McDonald, a current associate justice on the court, was nominated by Governor Dannel Malloy. He is a longtime friend and political ally of Malloy’s, going back some 30 years, and ran Malloy's first campaign to become mayor of Stamford.
Questioned about his close relationship with the governor, McDonald told the committee it’s not relevant.
“I knew Governor Malloy long before he was governor. I knew Governor Malloy long before he was mayor," he said. "My friendship with the governor is not a function of the office he holds. It never has been.”
Most controversially among some conservatives, McDonald was part of the majority in a 4-to-3 ruling on the court which struck down the death penalty in Connecticut.
McDonald was previously a state senator, known for his liberal views on issues including the death penalty.
Republican lawmakers questioned whether he should be allowed to make rulings on laws he may have been involved in as a legislator, but McDonald told them there’s no precedent for recusing himself in such cases.
“Many times I have had cases before our court where statutes with which I had a role in voting on them have been before the court," he said. "I frankly think that we’re only having this discussion because of the heightened profile of this particular case, but the profile can’t decide the decision, it’s the principle that has to drive the decision.”
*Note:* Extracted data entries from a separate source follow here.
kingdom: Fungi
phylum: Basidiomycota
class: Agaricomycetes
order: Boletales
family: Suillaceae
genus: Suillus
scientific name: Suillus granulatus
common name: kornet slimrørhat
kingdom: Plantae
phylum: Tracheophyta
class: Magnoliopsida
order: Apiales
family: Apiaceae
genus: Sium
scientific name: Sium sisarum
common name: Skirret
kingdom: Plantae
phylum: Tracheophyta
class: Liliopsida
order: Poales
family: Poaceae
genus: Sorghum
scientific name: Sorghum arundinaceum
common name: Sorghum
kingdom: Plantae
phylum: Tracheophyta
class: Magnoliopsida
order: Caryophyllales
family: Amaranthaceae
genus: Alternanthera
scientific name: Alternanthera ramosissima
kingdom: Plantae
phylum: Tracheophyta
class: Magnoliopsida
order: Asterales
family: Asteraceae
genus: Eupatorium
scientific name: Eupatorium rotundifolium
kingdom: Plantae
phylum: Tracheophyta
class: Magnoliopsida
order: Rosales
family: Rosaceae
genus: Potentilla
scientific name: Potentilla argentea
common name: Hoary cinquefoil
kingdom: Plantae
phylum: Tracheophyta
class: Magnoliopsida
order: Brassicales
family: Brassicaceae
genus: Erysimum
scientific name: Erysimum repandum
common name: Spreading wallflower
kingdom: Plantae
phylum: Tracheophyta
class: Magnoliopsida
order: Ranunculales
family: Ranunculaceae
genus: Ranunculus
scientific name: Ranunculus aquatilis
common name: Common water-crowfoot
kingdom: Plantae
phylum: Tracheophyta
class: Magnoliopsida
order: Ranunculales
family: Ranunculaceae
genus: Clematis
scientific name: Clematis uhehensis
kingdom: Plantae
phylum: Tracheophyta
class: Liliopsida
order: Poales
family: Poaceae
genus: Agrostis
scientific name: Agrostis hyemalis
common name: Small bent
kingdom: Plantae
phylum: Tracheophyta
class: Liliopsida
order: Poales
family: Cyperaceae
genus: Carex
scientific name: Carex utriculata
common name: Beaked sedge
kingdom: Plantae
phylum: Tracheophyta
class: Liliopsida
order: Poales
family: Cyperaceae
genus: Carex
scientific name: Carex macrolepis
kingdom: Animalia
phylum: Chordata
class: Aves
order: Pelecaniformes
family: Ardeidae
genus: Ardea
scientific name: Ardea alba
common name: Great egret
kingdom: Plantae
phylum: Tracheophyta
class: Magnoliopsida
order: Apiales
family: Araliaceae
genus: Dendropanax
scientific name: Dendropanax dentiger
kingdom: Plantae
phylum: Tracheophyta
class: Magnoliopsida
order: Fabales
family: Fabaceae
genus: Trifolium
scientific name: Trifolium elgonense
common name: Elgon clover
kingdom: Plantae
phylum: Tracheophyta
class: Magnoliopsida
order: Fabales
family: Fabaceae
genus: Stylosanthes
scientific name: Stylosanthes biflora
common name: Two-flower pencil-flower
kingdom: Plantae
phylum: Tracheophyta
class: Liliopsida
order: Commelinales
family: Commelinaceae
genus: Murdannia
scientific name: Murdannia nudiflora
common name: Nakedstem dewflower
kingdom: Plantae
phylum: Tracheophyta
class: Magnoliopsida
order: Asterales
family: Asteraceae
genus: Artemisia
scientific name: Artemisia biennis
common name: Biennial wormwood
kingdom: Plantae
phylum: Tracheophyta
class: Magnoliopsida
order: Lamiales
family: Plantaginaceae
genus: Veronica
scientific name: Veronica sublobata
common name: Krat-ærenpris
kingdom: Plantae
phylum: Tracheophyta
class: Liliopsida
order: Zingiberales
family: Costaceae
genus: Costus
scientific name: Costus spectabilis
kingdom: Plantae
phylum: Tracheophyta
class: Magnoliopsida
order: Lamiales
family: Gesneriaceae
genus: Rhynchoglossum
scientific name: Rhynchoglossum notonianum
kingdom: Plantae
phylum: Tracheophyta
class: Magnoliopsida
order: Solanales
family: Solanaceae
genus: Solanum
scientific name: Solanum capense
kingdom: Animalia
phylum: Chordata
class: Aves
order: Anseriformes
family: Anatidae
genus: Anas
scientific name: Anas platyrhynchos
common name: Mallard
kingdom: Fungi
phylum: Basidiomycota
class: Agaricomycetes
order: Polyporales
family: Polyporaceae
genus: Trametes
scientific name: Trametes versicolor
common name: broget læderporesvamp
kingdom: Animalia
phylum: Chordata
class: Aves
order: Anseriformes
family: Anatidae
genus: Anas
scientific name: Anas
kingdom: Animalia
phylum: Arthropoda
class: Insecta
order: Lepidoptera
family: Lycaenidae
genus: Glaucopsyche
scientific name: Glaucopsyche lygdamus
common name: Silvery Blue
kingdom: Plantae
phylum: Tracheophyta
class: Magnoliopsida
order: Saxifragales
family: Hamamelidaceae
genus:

The law that was reviewed in the death penalty case was passed by lawmakers in 2012, after McDonald had left the legislature.
McDonald has been characterized by conservative critics as a judicial activist, seeking to insert his own views into the judicial process. But, calling judicial activism a "popular term," McDonald said it's commonly used by those who dislike a particular decision.
The 20-20 vote of the committee means that McDonald's nomination will be forwarded to the full General Assembly, but with an unfavorable recommendation.
During his confirmation as an associate justice in 2013, McDonald was confirmed by a vote of 30-3 in the Senate and 125-20 in the House.
If confirmed, McDonald would replace Chase Rogers, who served as chief justice for the last decade. He would become the first openly gay chief justice in the country.
A vote by the full legislature on McDonald's confirmation is expected March 7.